Since the group was founded in 2006, Mark has directed LSO Create, made up of adults with disabilities, their carers and members of the London Symphony Orchestra. He regularly leads projects for children in special education with the London Symphony Orchestra, Jessie's Fund and Orchestra of the Age of Enlightenment. These programmes frequently take children away from their school settings to perform in major venues such as the Royal Albert Hall, the Festival Hall and the Barbican.

Mark first started working with children in hospitals in 1998. From 2000-2004 he was Musician in Residence at the Great Ormond Street Hospital for Sick Children. He currently leads programmes of hospital visits in London with the LSO and for the Chelsea Community Hospital School.

Markis also been the facilitator of a collaboration that  began in 2021 between the the residency for youg string quartets at the Amsterdam String Quartet Biennale and Koninklijke Visio. This work led  to the performance of Trust at the 2024 Bienalle and a new project, Lost and Found  is currently being developed.

"Witnessing the music group can give an insight to the young person's level of functioning and form part of a clinical assessment. What I admire the most is that young people have an opportunity to be transported to another place outside of the hospital for a short but significant time." - Amanda Thompson, Assistant Head Teacher, Chelsea Community Hospital School.

LSO CREATE

LSO Create meets once a month at LSO St. Luke's. Regular members, newcomers and LSO musicians all combine to make new musical discoveries together. Additional sessions are provided through the year to allow for more specialized work, such as using accessible music technology or playing music in a more intimate context for group members with severe disabilities. 
Members of LSO Create meet together for an intensive period at least once a year, leading to a public performance at the Barbican Hall or LSO St. Luke's.
The LSO Create programme shifted to an online format through the severest period of the COVID-19 pandemic and music and relationships were able to thrive in entirely new directions. Projects included Kindness Contagion, recorded while Create members and LSO musicians were all isolatiing at home.

Reunited in person for 2022, LSO Create recorded Create Creation, inspired by Haydn's Creation, to celebrate the 40th anniversary of the Barbican Centre.

TRUST WITH THE AMSTERDAM STRING QUARTET BIENNALE

Trust was developed over 3 years and combined amateur singers who had been involved in rehabilitiation programmes at Koninklijke Visio with the Belinfante and Karski string quartets. An initial phase of improvisation developed into 2 strands of work: a commission from composer Matijs de Roo and a set of songs devised and performed by individual singers alongside the Karski Quartet. From the initial stages to the performance at the Amsterdam String Quartet Biennale was a period of 3 years of musical and personal development. Trust went on to further  performances at Festival Classique and the Wonderfeel Festival during the summer of 2024.

JESSIE'S FUND

Since its inception in 2009, Mark has been a lead musician on Jessie's Fund's programme of work for special schools.

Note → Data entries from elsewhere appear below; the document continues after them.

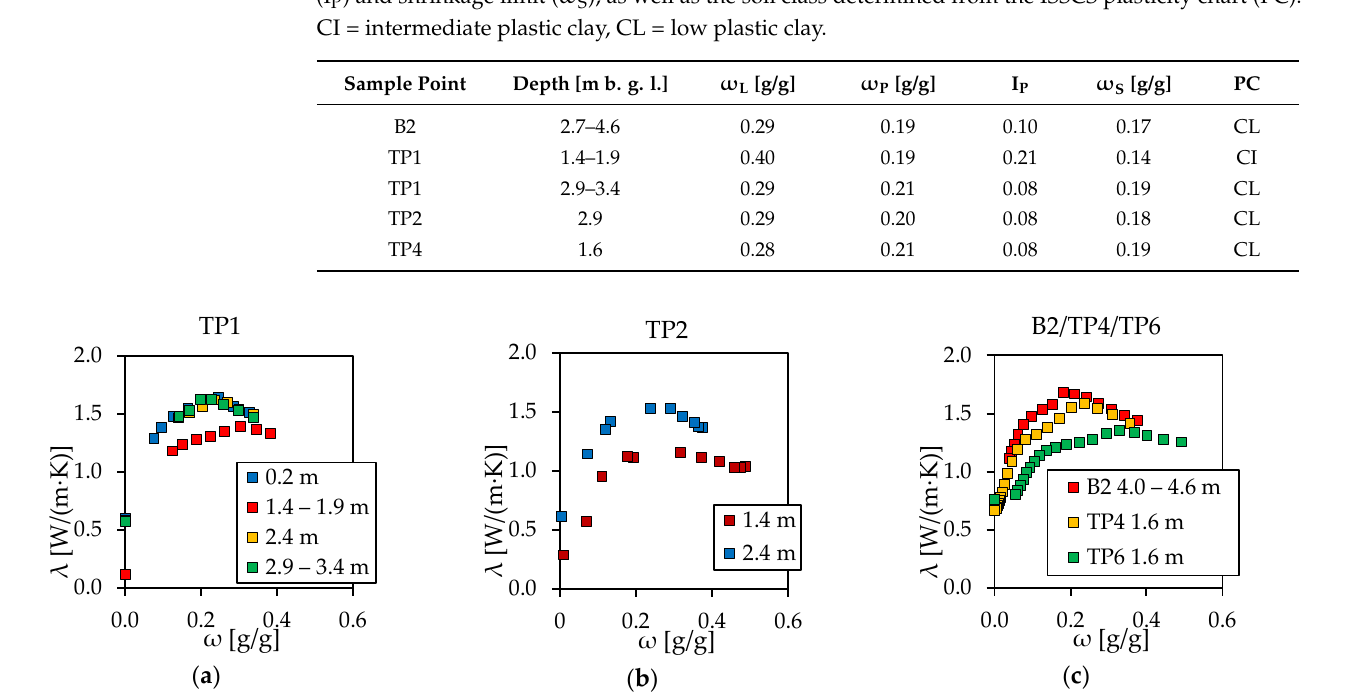
Figure 3. Results of thermal conductivity ( λ ) measurements as a function of the gravimetric water content ( ω ) using the evaporation method for samples of ( a ) TP1, ( b ) TP2 and ( c ) B2, TP4 and TP6. A maximum of one measuring point per 24 h is displayed.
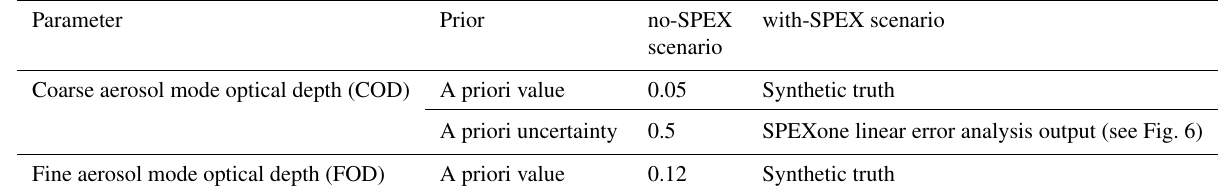
Table 3. Summary of no-SPEX and with-SPEX design scenario assumptions.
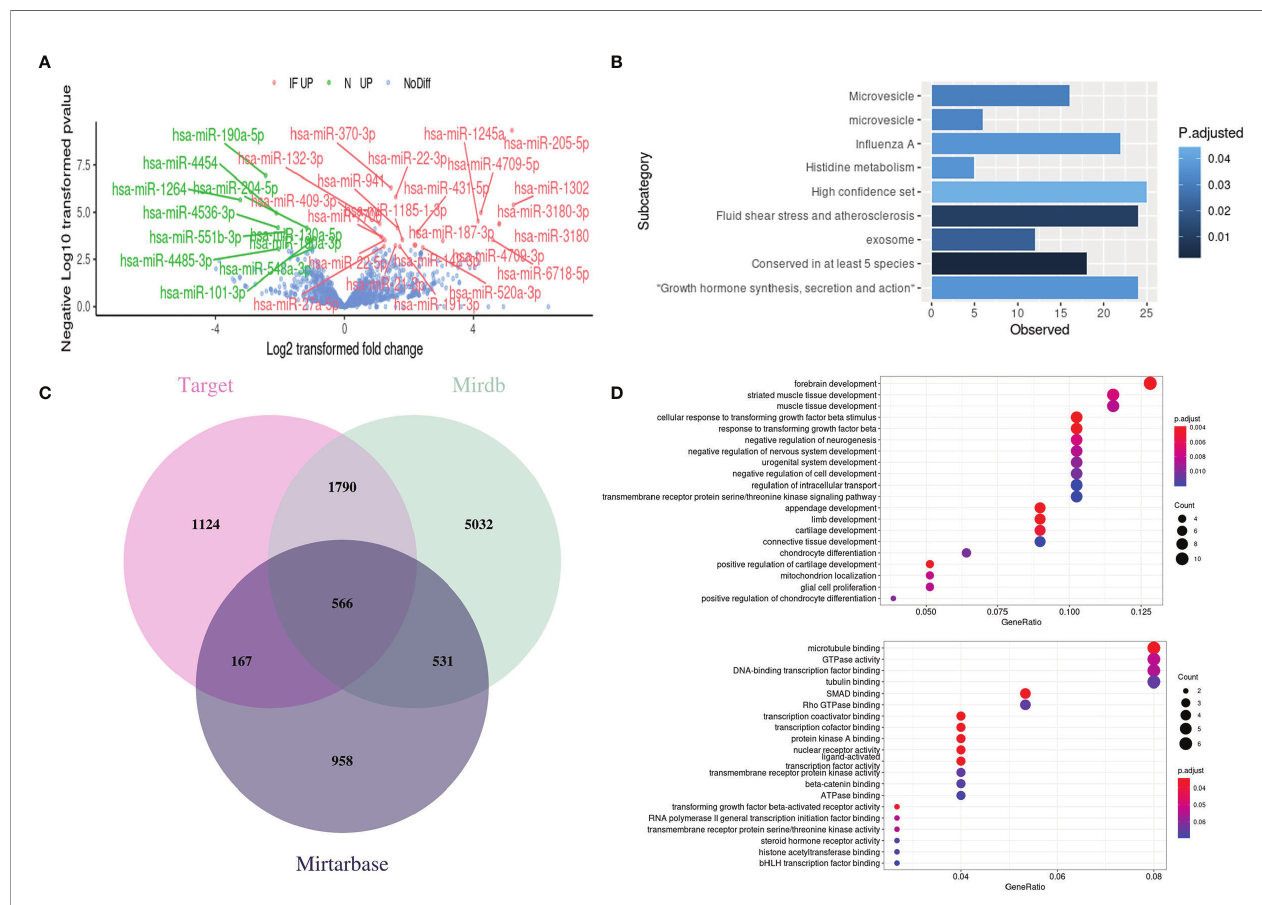
FIGURE 5 | Identi fi cation of differentially expressed miRNAs (DEMs) and functional enrichment analysis of their target genes. (A) Volcano plot of DEMs between CE and the controls with the signi fi cant ones labeled and highlighted (IF UP, upregulated in in fl amed CE; NC UP, upregulated in controls; NoDiff, no signi fi cant difference). (B) The enrichment plot of DEMs showed the top enriched miRNA clusters through miEAA online tools. (C) Venn diagram of targeted genes from the different miRNA-target prediction databases. (D) The top enriched GO terms in Biology Progress (top) and Molecular Function (bottom) for the putative target genes. The Vertical axis presents the GO categories, the horizontal axis represented the gene ratio which was de fi ned as the number of the putative target genes associated with particular term divided by the total number of the putative target genes. P <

The programme aims to provide unique musical experiences for participating pupils as well as developing staff skills to equip schools for a future of music.

"Again and again I have seen Mark make the most remarkable difference with children with special educational needs. It is joyful to see children engage and work together with a musician to create and appreciate a piece of music. To see a child with severe social, emotional or communication difficulties forget everything and join in playing and performing music is an absolute delight, as is seeing teachers and parents witness this transformation." - Cindy O'Sullivan, Head Teacher, Gosden House School.